Christopher Ouellet devrait être libéré dans moins de sept mois.

Un an pour un coup de feu accidentel

Christopher Ouellet, ce Jonquiérois qui a tiré accidentellement un coup de feu sur un « intrus », écope de la peine minimale d’un an de prison.

Accusé au départ de tentative de meurtre, le jeune homme de 20 ans avait finalement plaidé coupable à des accusations de négligence criminelle causant des lésions. 

Le ministère public exigeait une peine de pénitencier de trois à quatre ans pour ce geste qui a causé d’importantes blessures à la victime.

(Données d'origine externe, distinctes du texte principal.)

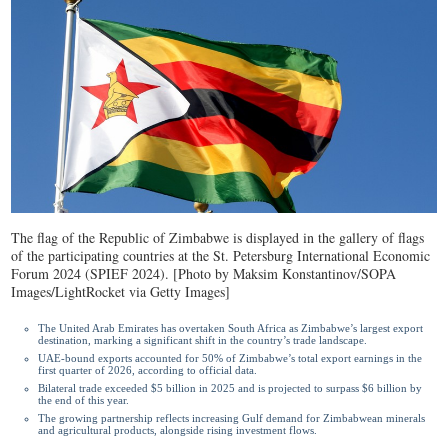
The flag of the Republic of Zimbabwe is displayed in the gallery of flags
of the participating countries at the St. Petersburg International Economic
Forum 2024 (SPIEF 2024). [Photo by Maksim Konstantinov/SOPA
Images/LightRocket via Getty Images]
The United Arab Emirates has overtaken South Africa as Zimbabwe’s largest export
destination, marking a significant shift in the country’s trade landscape.
UAE-bound exports accounted for 50% of Zimbabwe’s total export earnings in the
first quarter of 2026, according to official data.
Bilateral trade exceeded $5 billion in 2025 and is projected to surpass $6 billion by
the end of this year.
The growing partnership reflects increasing Gulf demand for Zimbabwean minerals
and agricultural products, alongside rising investment flows.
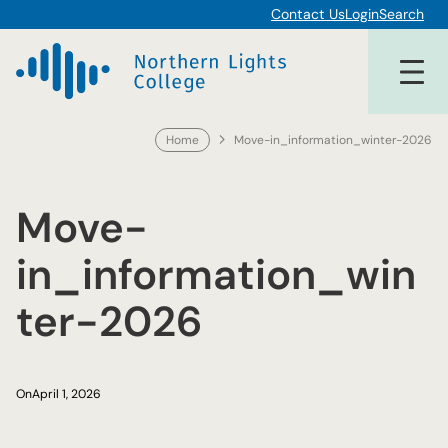
Skip
Contact Us
Login
Search
to
content
Home
Move-in_information_winter-2026
Move-
in_information_win
ter-2026
On
April 1, 2026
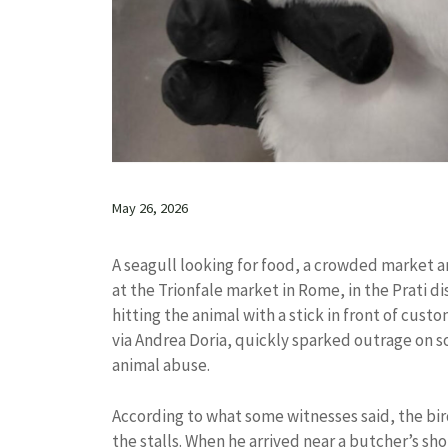
May 26, 2026
A seagull looking for food, a crowded market an
at the Trionfale market in Rome, in the Prati d
hitting the animal with a stick in front of cust
via Andrea Doria, quickly sparked outrage on 
animal abuse.
According to what some witnesses said, the bir
the stalls. When he arrived near a butcher’s sh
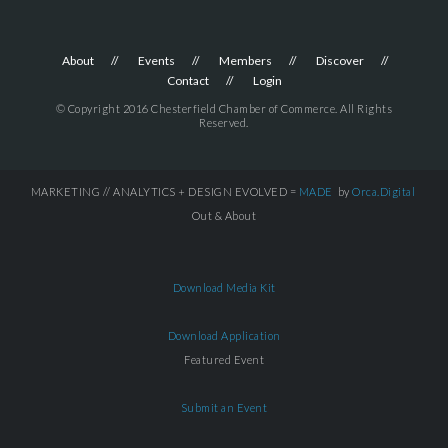
About
Events
Members
Discover
Contact
Login
© Copyright 2016 Chesterfield Chamber of Commerce. All Rights
Reserved.
MARKETING // ANALYTICS + DESIGN EVOLVED =
MADE
by
Orca.Digital
Out & About
Download Media Kit
Download Application
Featured Event
Submit an Event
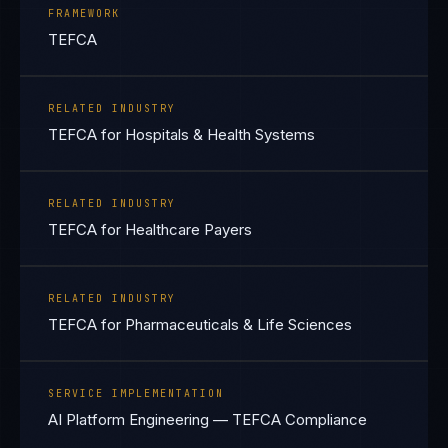
FRAMEWORK
TEFCA
RELATED INDUSTRY
TEFCA for Hospitals & Health Systems
RELATED INDUSTRY
TEFCA for Healthcare Payers
RELATED INDUSTRY
TEFCA for Pharmaceuticals & Life Sciences
SERVICE IMPLEMENTATION
AI Platform Engineering — TEFCA Compliance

La défense, représentée par Me Julien Boulianne, a plaidé la peine minimale, en raison notamment du caractère accidentel de l’événement et de l’insistance des « invités indésirables ».

« Vous êtes tellement loin de l’autre, j’en suis un peu surprise », a d’emblée exprimé la juge Sonia Rouleau, après avoir entendu les représentations des deux procureurs. 

Cette dernière a toutefois penché en faveur des arguments de la défense, martelant à plusieurs reprises que les « intrus » ont refusé de quitter les lieux malgré la demande de Ouellet.

« Les voies de fait grave méritent souvent des sentences sévères. Mais l’intention au départ était de repousser l’intrusion de trois personnes insistantes. Malgré les multiples demandes, les gens sont restés sur place. Même devant l’arme, ils n’ont pas fui », a rappelé la juge, estimant que la peine minimale était proportionnelle au crime commis.

Trois individus se sont en effet pointés au domicile de Ouellet en février dernier. Ils voulaient obtenir des informations sur une tierce personne. Ouellet les a invités à quitter les lieux, mais sans succès. Un des individus a lancé des regards intimidants, ce qui a « fait perdre les pédales » à Ouellet. Ce dernier est allé chercher une arme qu’un ami venait de lui offrir. Il a donné des coups sur la poitrine d’un des « intrus » avec le canon, le poussant à l’extérieur. L’individu a touché l’arme pour tenter de l’enlever et c’est à ce moment que le coup de feu a été donné. 

La victime a été laissée à l’hôpital par ses deux amis qui sont ensuite retournés à la résidence de Ouellet. Les policiers étaient toutefois déjà arrivés sur les lieux.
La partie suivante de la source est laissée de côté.